## begin AVAILABLE RECORDS
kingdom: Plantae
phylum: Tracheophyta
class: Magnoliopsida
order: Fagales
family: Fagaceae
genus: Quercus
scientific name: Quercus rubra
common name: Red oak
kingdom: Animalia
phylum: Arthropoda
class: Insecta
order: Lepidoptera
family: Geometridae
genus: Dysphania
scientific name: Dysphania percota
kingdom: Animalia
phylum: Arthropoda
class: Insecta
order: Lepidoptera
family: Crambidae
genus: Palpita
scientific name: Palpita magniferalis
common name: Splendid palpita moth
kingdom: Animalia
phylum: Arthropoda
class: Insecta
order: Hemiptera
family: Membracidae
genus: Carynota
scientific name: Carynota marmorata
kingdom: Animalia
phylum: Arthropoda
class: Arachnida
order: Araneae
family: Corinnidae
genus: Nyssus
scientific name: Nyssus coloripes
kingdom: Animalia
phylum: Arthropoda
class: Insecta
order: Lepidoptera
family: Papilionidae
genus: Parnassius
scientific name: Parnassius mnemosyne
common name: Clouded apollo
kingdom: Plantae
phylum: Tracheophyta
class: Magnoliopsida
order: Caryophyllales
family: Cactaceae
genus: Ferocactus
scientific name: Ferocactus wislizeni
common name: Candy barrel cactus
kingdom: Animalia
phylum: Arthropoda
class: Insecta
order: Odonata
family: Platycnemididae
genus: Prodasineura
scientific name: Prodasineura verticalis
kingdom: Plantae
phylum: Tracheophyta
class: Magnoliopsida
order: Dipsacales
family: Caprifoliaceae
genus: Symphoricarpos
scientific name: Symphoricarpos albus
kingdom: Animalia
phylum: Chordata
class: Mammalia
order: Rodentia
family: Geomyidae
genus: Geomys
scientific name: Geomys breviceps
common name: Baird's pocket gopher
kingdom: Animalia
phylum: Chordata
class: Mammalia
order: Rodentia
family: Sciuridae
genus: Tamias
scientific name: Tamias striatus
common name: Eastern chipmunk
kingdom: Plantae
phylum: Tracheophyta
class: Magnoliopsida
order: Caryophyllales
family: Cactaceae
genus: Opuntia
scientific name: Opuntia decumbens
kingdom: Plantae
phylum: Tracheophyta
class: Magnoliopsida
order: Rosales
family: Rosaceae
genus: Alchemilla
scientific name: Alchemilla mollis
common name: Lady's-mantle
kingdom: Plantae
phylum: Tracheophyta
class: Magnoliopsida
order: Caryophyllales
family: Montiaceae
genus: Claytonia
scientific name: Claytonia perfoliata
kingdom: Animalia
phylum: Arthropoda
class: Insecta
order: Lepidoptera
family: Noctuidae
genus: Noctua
## end AVAILABLE RECORDS
EXERCISE OBJECTIVE: Edit the material from the line with "scientific name: Geomys breviceps" up to and including the line with "order: Rosales", changing "common name" to "vernacular name" and keeping every other part the same. Give only those lines.

ANSWER IN FULL:
scientific name: Geomys breviceps
vernacular name: Baird's pocket gopher
kingdom: Animalia
phylum: Chordata
class: Mammalia
order: Rodentia
family: Sciuridae
genus: Tamias
scientific name: Tamias striatus
vernacular name: Eastern chipmunk
kingdom: Plantae
phylum: Tracheophyta
class: Magnoliopsida
order: Caryophyllales
family: Cactaceae
genus: Opuntia
scientific name: Opuntia decumbens
kingdom: Plantae
phylum: Tracheophyta
class: Magnoliopsida
order: Rosales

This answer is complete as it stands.